将位置列拆分为邮政编码、纬度和经度答案

【问题标题】：Spliting the location column into Zipcode, Latitude and Longitude将位置列拆分为邮政编码、纬度和经度
【发布时间】：2017-05-23 22:22:55
【问题描述】：

我的数据框中有一列包含邮政编码、纬度和经度

位置

"10007 (40.71363051943297, -74.00913138370635)"
"10002 (40.71612146793143, -73.98583147024613)"
"10012 (40.72553802086304, -73.99789641059084)"
"10009 (40.72664935898081, -73.97911148500697)"

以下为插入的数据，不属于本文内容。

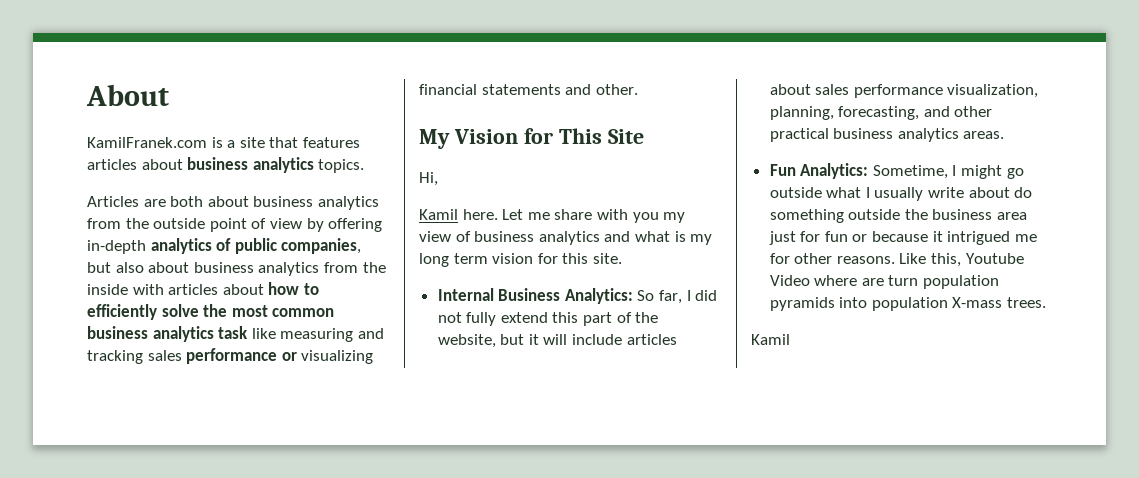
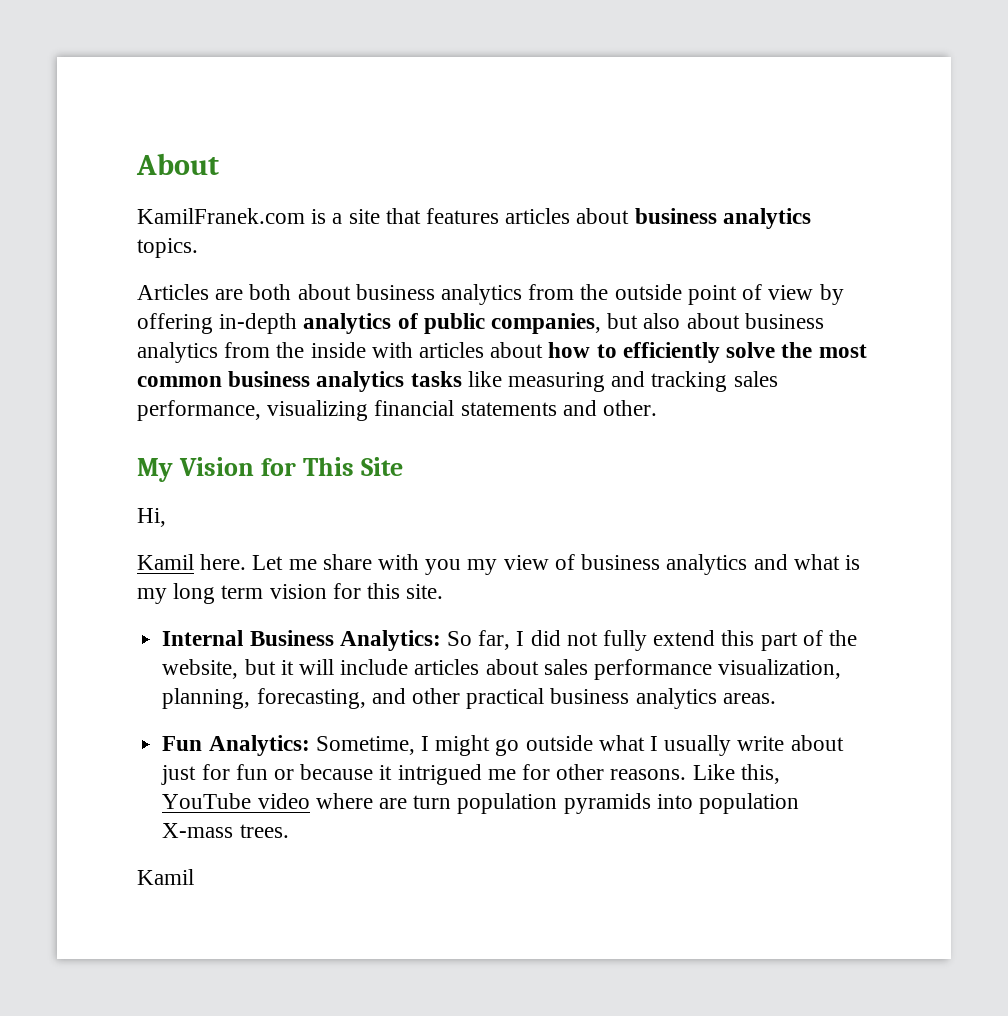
[218,326,249,339] task -> [410,371,462,387] tasks
[186,348,297,364] performance or -> [137,400,261,421] performance,
[1014,187,1033,198] [769,209,1028,223] do something outside the business area -> (844, 743) none
[965,253,1024,264] [769,275,810,286] Youtube Video -> [162,793,310,809] YouTube video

我需要将它们分成三个不同的列，例如邮政编码、纬度和经度。

我尝试过这样做

extract(Location, c("Zip-Code","Latitude", "Longitude"), "\\(([^,]+), ([^)]+)\\)")

我想用经纬度用ggmap绘制地图

谢谢

【问题讨论】：

试试library(tidyr); separate(df1, Location, into = c("Zip_Code", "Latitude", "Longitude"), sep=",*\\s+\\(*|\\)", merge="extra")
它的不同行不在同一行，我试过你的解决方案“它说列规范无效”
我的意思是 10007 和 (40.71363051943297, -74.00913138370635)" 在下一行还是同一行？我的解决方案是基于 "10007 (40.71363051943297, -74.00913138370635)" 的假设
unlist(strsplit(xxx, "(,|\\(|\\))")) 应该会有所帮助。然后从中提取第一个、第三个和第四个
不应该separate 的参数是extra="merge"（或extra="drop"）而不是merge="extra"？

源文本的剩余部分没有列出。